MGAG would examine the governance seams between agents: the pricing-to-booking handoff, the booking-to-payment handoff, and the orchestrator's overall authority scope. Each seam needs defined authority transfer mechanisms, explicit validity windows, and clear refusal pathways. The multi-vendor nature means governance cannot rely solely on shared infrastructure—each boundary must be explicitly governed.

High-Consequence
OTANIS

Healthcare Workflow Automation

Authority evidence challenges in clinical decision support

Scenario

A healthcare system uses AI-assisted workflows to support clinical decisions: triage recommendations, medication interaction checks, and diagnostic suggestions. The system is designed to support clinicians, not replace them, but automated actions (such as scheduling follow-ups or generating referrals) can be triggered based on clinician approval.

Governance Challenges

  • Point of irreversibility: When a referral is sent, when a medication is dispensed, when an appointment is booked—these are points where actions commit. What evidence exists at each point that proper authority was established?
  • Delegation scope: A clinician may delegate certain routine approvals. How is the scope of that delegation evidenced? What happens when a request falls outside delegated scope?
  • Revocation: If a clinician's credentials are suspended mid-shift, how quickly do in-flight authorisations become invalid?

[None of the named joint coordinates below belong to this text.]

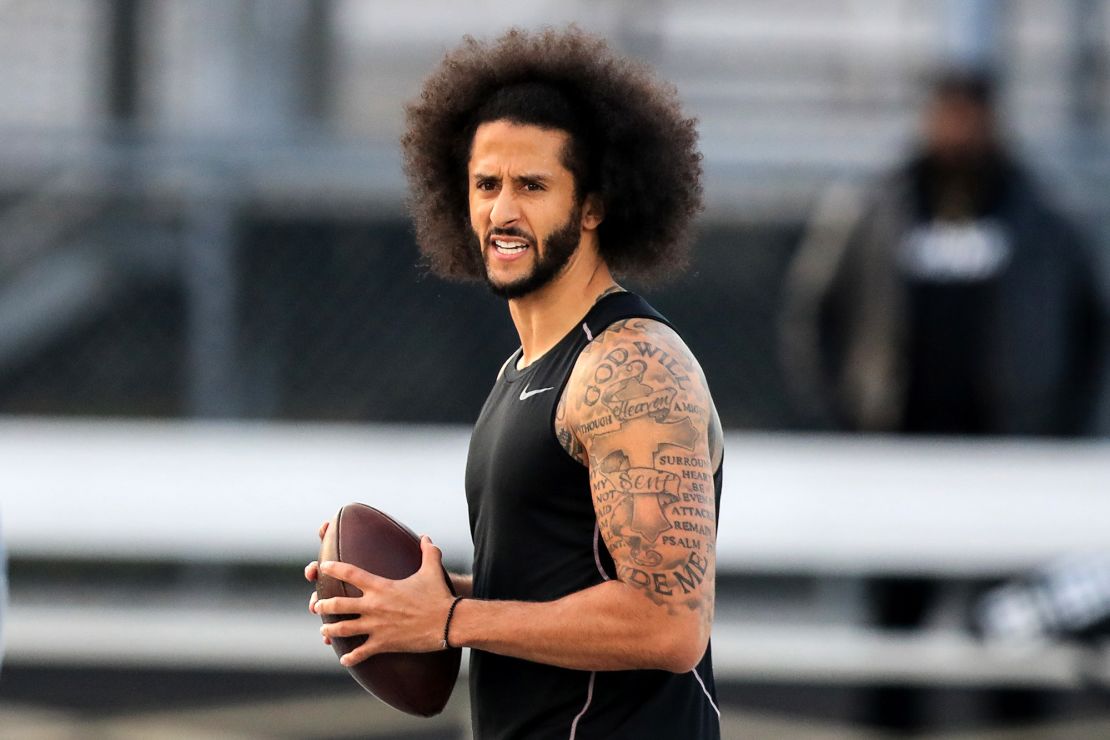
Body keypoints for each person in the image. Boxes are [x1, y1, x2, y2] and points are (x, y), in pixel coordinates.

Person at [305, 27, 723, 739]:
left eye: (532, 186)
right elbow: (560, 593)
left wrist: (452, 620)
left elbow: (668, 624)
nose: (502, 212)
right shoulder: (522, 371)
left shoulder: (631, 368)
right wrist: (415, 604)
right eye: (486, 185)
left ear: (592, 206)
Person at [780, 68, 1106, 438]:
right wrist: (833, 413)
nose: (960, 133)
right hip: (889, 434)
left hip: (1009, 440)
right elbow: (815, 311)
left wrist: (1063, 422)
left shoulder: (1041, 221)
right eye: (950, 117)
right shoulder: (875, 212)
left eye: (971, 119)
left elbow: (1087, 325)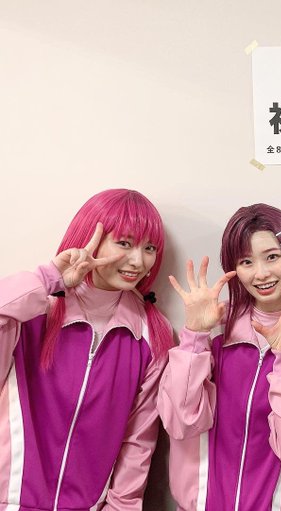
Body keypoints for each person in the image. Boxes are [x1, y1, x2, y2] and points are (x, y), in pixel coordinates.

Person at [158, 203, 281, 511]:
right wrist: (194, 336)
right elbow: (180, 423)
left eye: (272, 257)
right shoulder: (215, 329)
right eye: (246, 261)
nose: (261, 273)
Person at [0, 188, 173, 510]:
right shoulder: (34, 310)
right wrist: (49, 278)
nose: (138, 261)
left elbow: (138, 440)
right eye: (125, 243)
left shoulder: (151, 334)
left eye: (149, 248)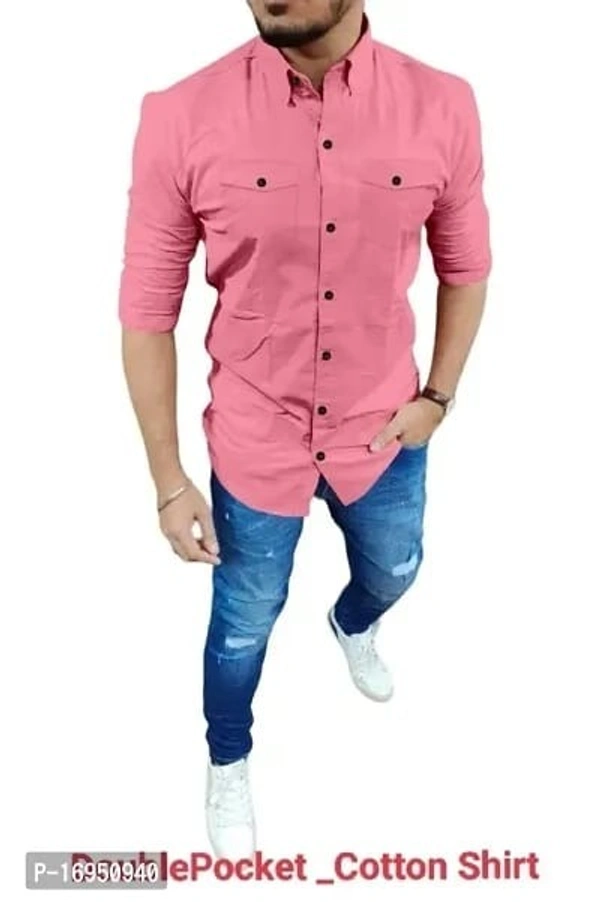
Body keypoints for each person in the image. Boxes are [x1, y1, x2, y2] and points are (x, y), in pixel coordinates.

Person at [118, 0, 491, 858]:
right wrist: (169, 482)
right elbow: (146, 313)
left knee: (397, 569)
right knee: (243, 623)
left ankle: (353, 624)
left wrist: (438, 397)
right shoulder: (180, 114)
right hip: (256, 437)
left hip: (385, 431)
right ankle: (227, 757)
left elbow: (466, 267)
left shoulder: (443, 105)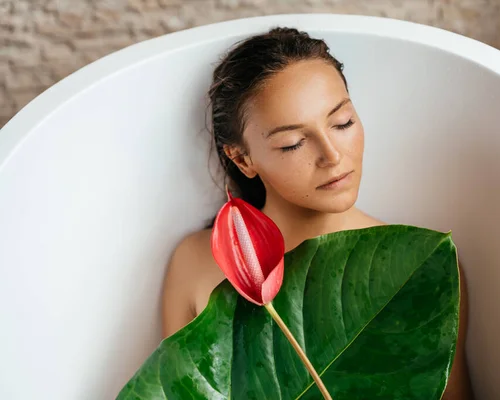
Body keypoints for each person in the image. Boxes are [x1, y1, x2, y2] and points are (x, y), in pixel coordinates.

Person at [161, 27, 472, 399]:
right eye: (293, 144)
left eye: (343, 123)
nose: (333, 155)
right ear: (242, 158)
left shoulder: (415, 265)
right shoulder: (195, 264)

How is this propagated through the system?
  • Audit vs authority: The system logs everything, but can it distinguish between records of what happened (audit logs) and proof of what was permitted (authority evidence)? In a clinical incident review, this distinction matters.

OTANIS Considerations

OTANIS would focus on the execution-time evidence requirements: what authority objects must be present before a referral is sent, what admissibility checks occur at the point of commitment, and how the system maintains refutable logs that can withstand scrutiny in a clinical governance review. The model emphasises that good audit logs are necessary but not sufficient—explicit authority evidence is required for accountability.